TASK REQUIREMENTS => Without including any images, reproduce each entry exactly.

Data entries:
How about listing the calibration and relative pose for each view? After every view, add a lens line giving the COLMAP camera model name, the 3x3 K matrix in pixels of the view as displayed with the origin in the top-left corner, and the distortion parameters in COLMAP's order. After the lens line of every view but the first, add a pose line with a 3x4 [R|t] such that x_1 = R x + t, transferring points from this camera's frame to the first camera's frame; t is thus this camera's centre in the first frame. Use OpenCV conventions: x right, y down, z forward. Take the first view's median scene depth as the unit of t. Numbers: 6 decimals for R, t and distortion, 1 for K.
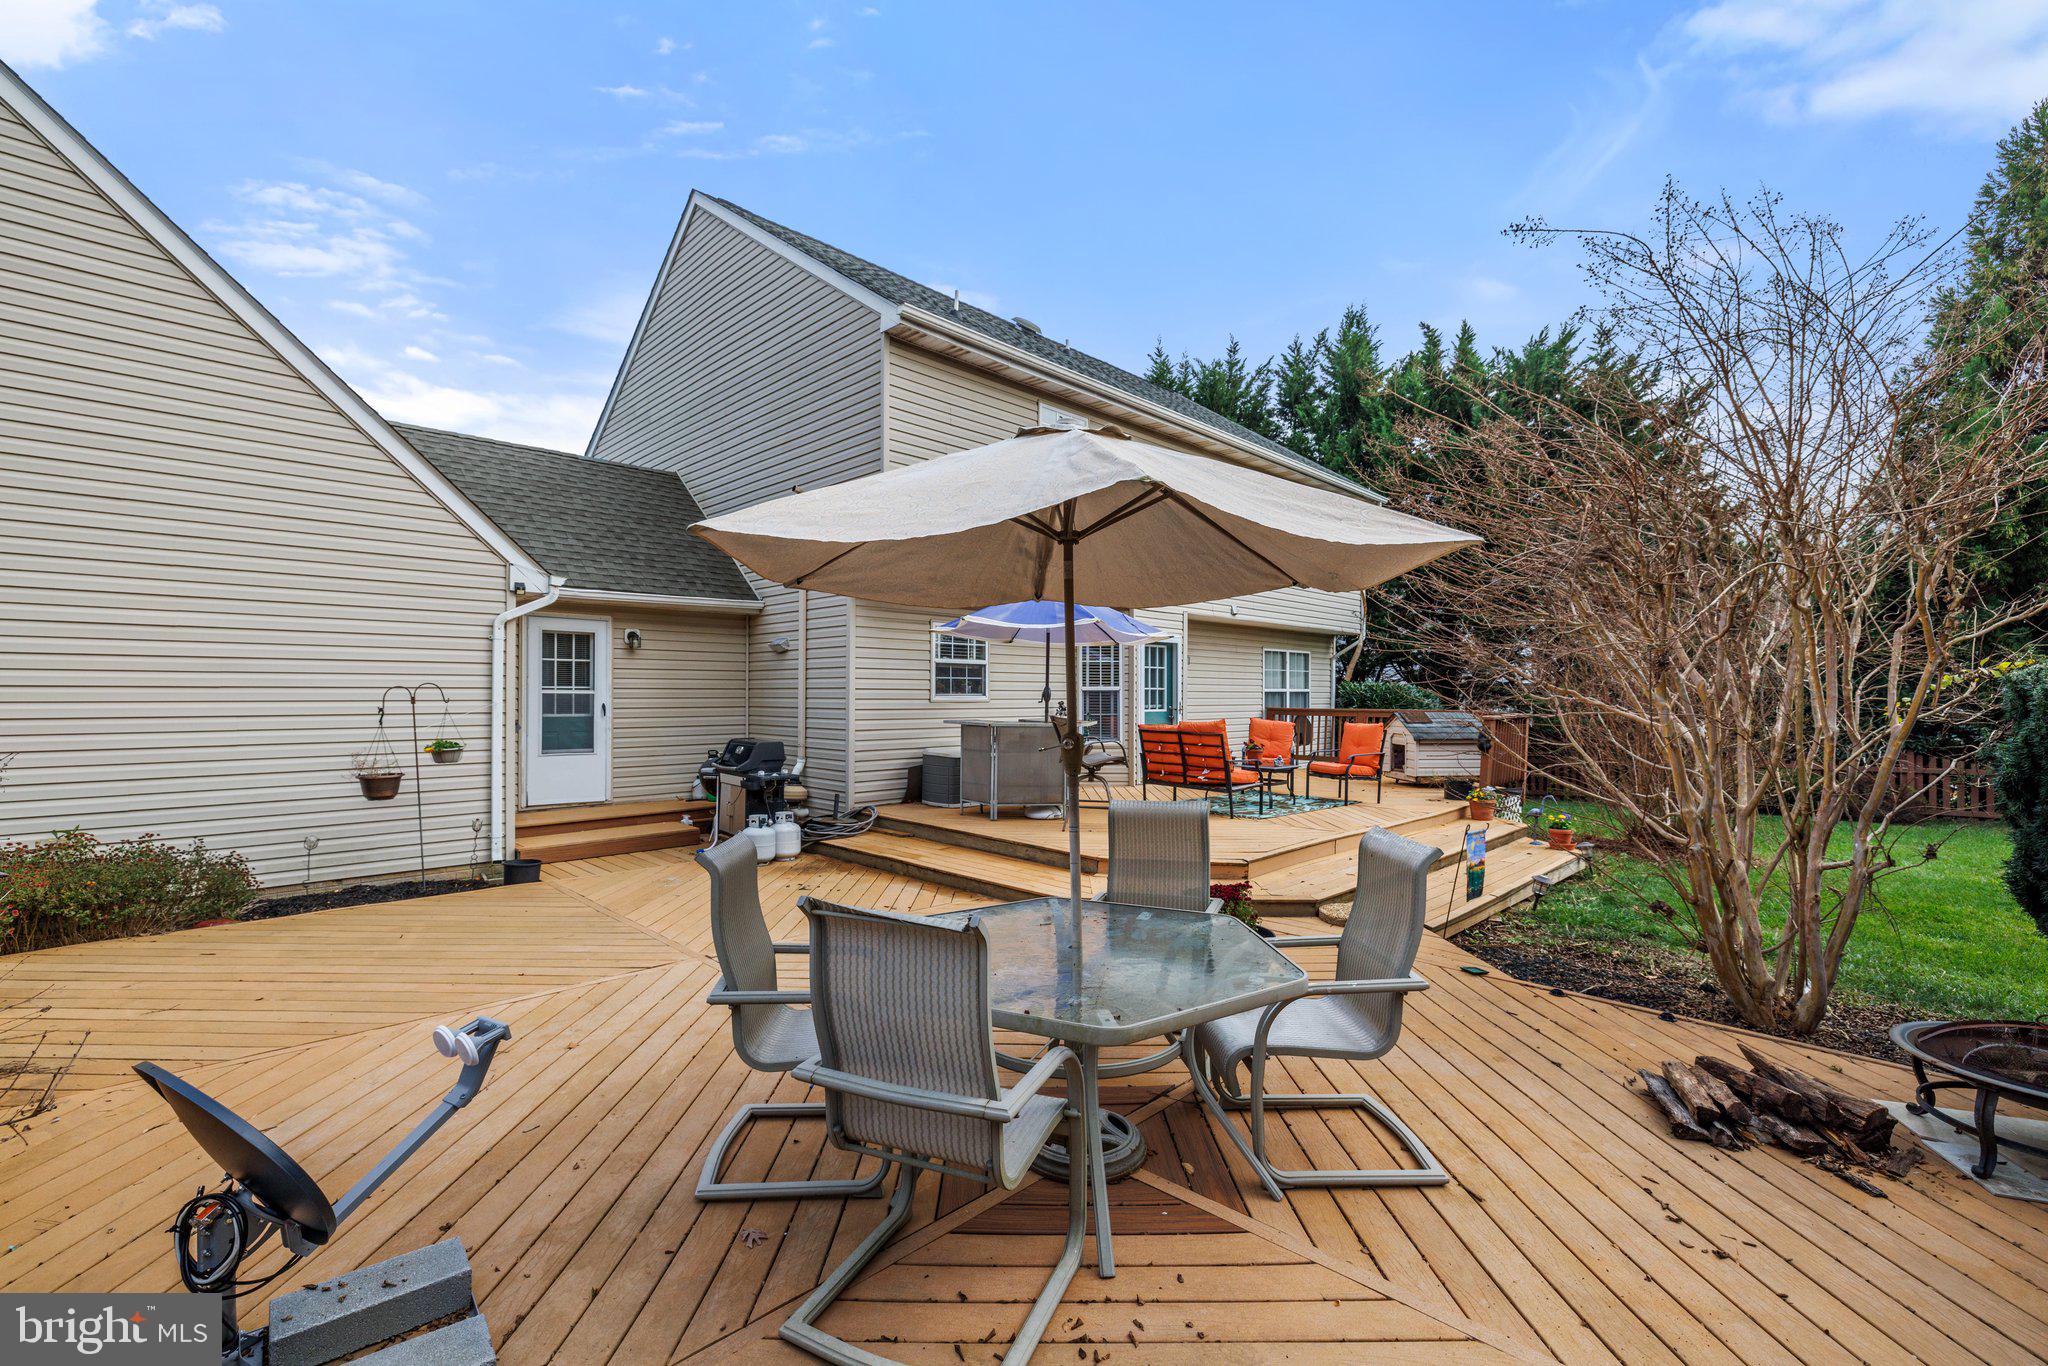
lens RADIAL K [[848.5, 0, 1011.6], [0, 848.5, 692.8], [0, 0, 1]] dist [-0.000274, -0.000151]
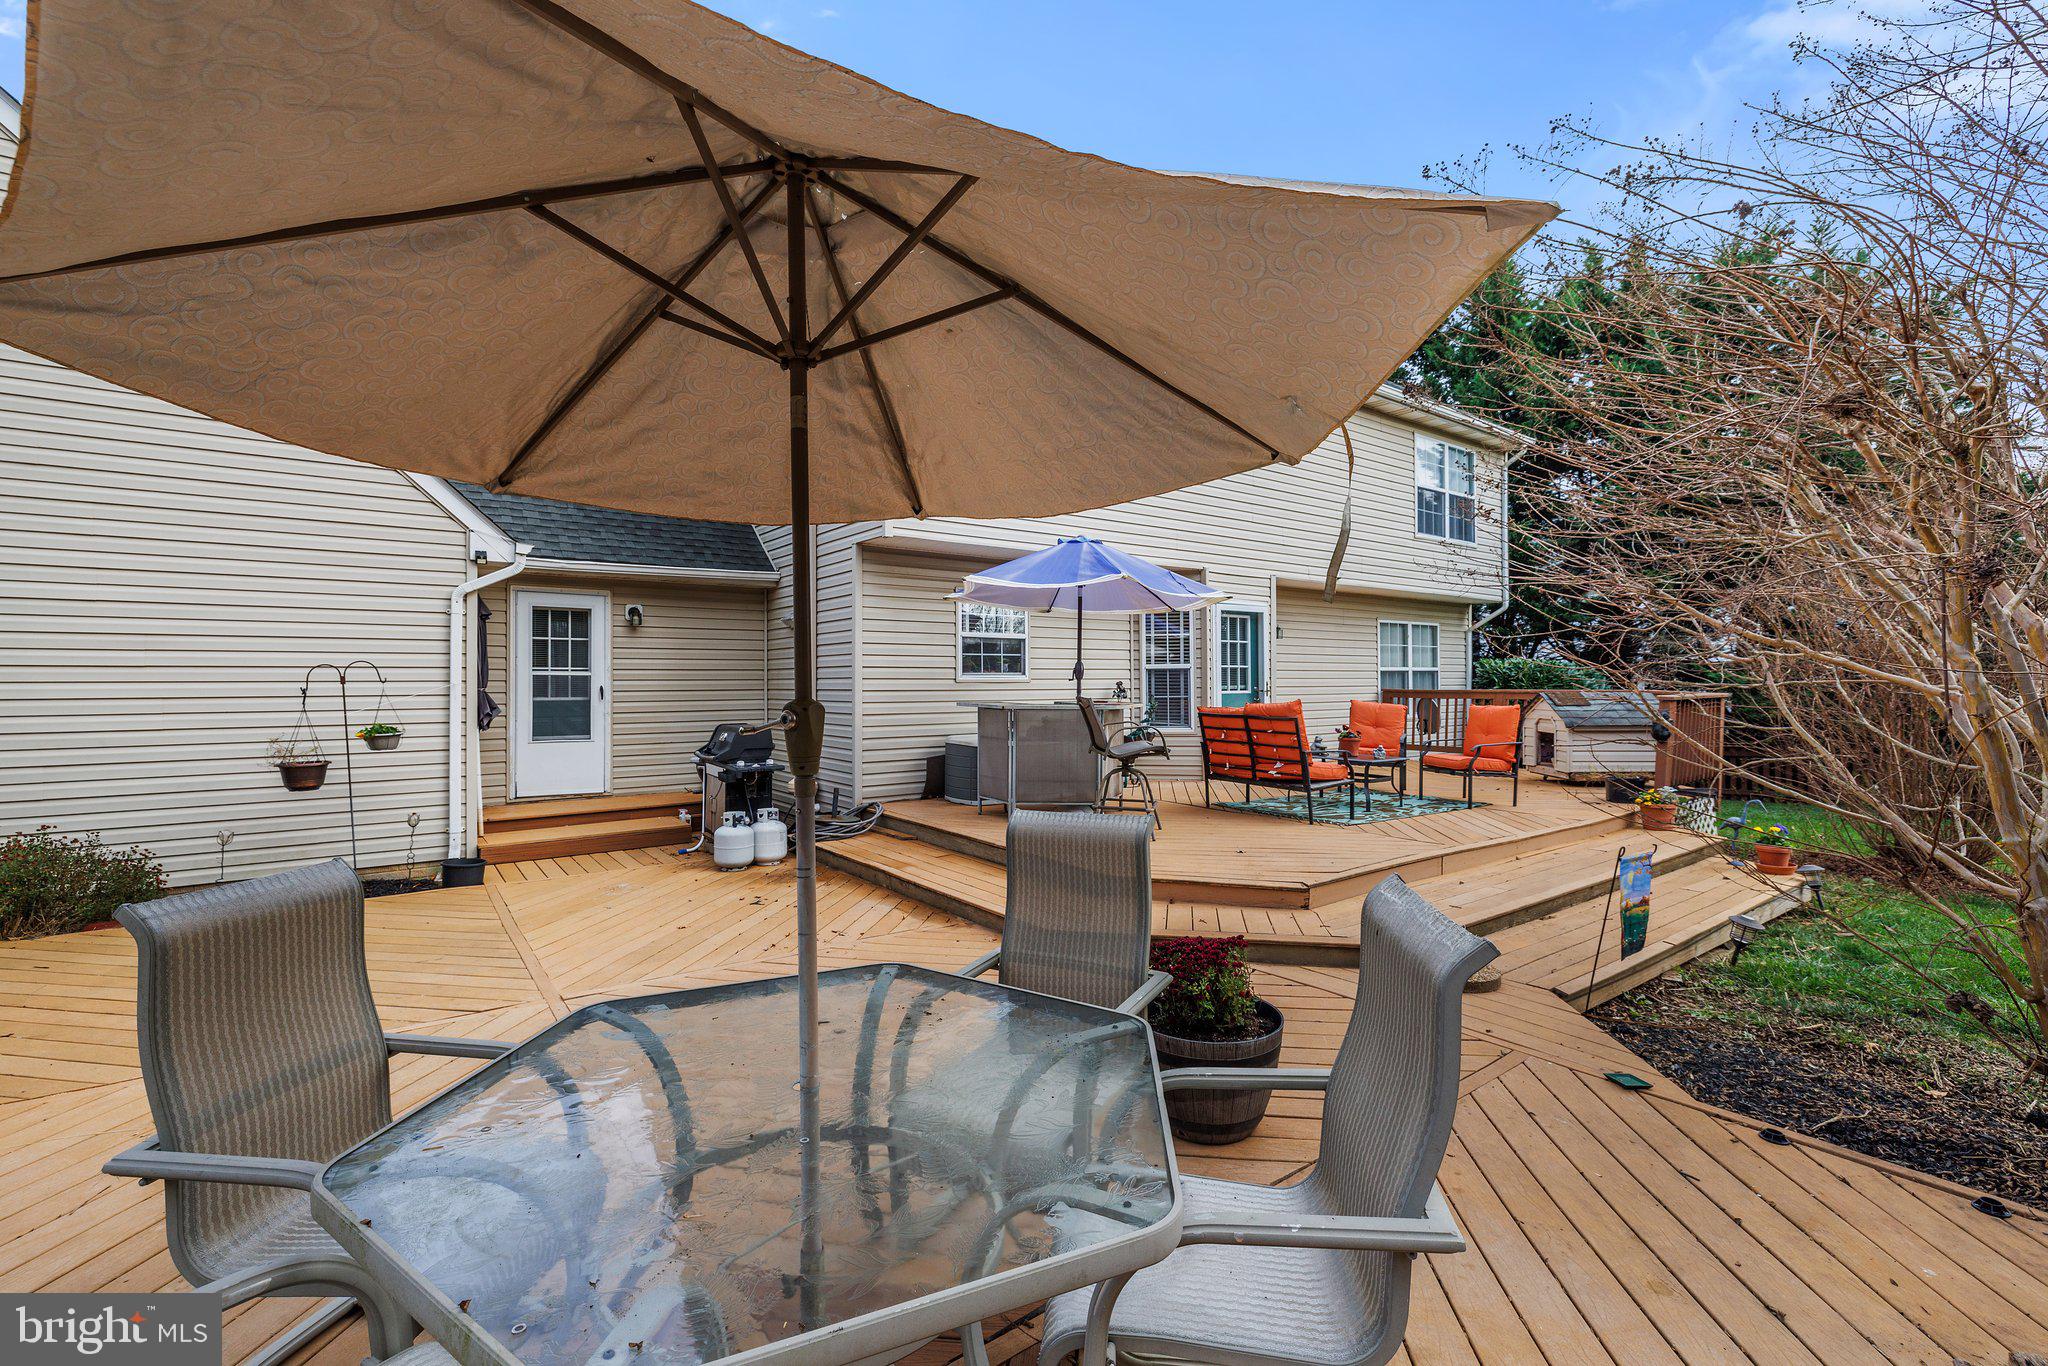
lens RADIAL K [[863.8, 0, 1008.3], [0, 863.8, 673.9], [0, 0, 1]] dist [0.000048, -0.000076]
pose [[0.989164, -0.008736, -0.146558, 0.093601], [0.007510, 0.999932, -0.008918, 0.011538], [0.146626, 0.007721, 0.989162, 0.146624]]
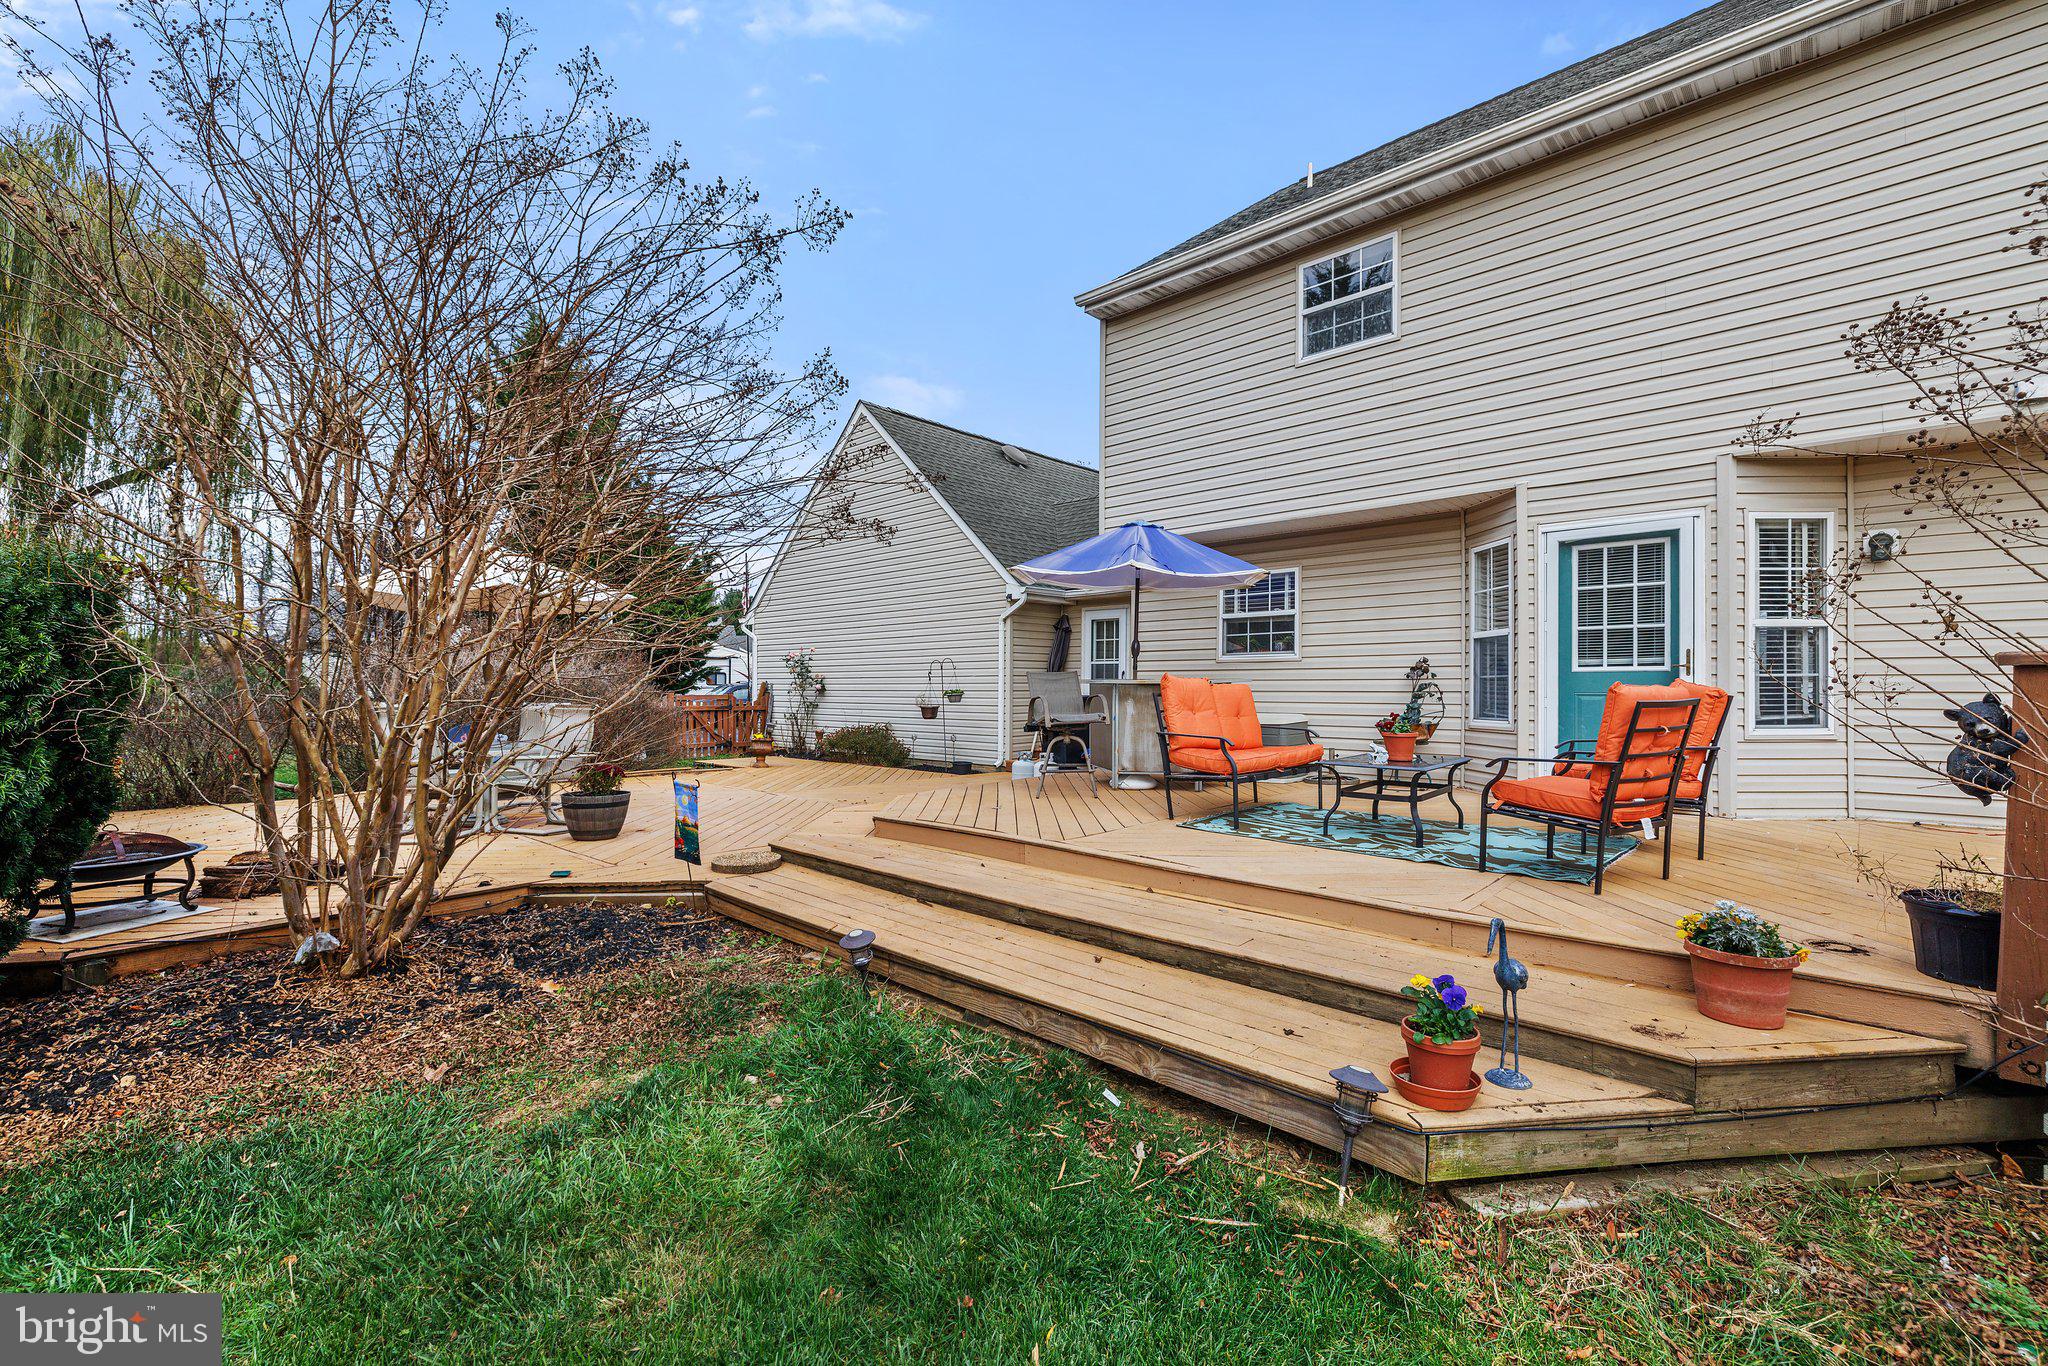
lens RADIAL K [[880.6, 0, 1024.0], [0, 880.6, 683.0], [0, 0, 1]] dist [0.003112, 0.000305]
pose [[0.040002, -0.007115, -0.999174, 0.919942], [0.003773, 0.999969, -0.006970, 0.042443], [0.999192, -0.003492, 0.040027, 0.816762]]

OUTPUT FOR THIS EXERCISE =>
How about listing the calibration and relative pose for each view? After every view, add a lens line giving the COLMAP camera model name, the 3x3 K matrix in pixels of the view as displayed with the origin in the top-left corner, and the distortion parameters in COLMAP's order. After the lens line of every view but the first, add a pose line with a 3x4 [R|t] such that x_1 = R x + t, transferring points from this camera's frame to the first camera's frame; t is thus this camera's centre in the first frame. Use OpenCV conventions: x right, y down, z forward. Take the first view's median scene depth as the unit of t. Numbers: 6 decimals for R, t and distortion, 1 for K.
lens RADIAL K [[848.5, 0, 1011.6], [0, 848.5, 692.8], [0, 0, 1]] dist [-0.000274, -0.000151]
lens RADIAL K [[863.8, 0, 1008.3], [0, 863.8, 673.9], [0, 0, 1]] dist [0.000048, -0.000076]
pose [[0.989164, -0.008736, -0.146558, 0.093601], [0.007510, 0.999932, -0.008918, 0.011538], [0.146626, 0.007721, 0.989162, 0.146624]]
lens RADIAL K [[880.6, 0, 1024.0], [0, 880.6, 683.0], [0, 0, 1]] dist [0.003112, 0.000305]
pose [[0.040002, -0.007115, -0.999174, 0.919942], [0.003773, 0.999969, -0.006970, 0.042443], [0.999192, -0.003492, 0.040027, 0.816762]]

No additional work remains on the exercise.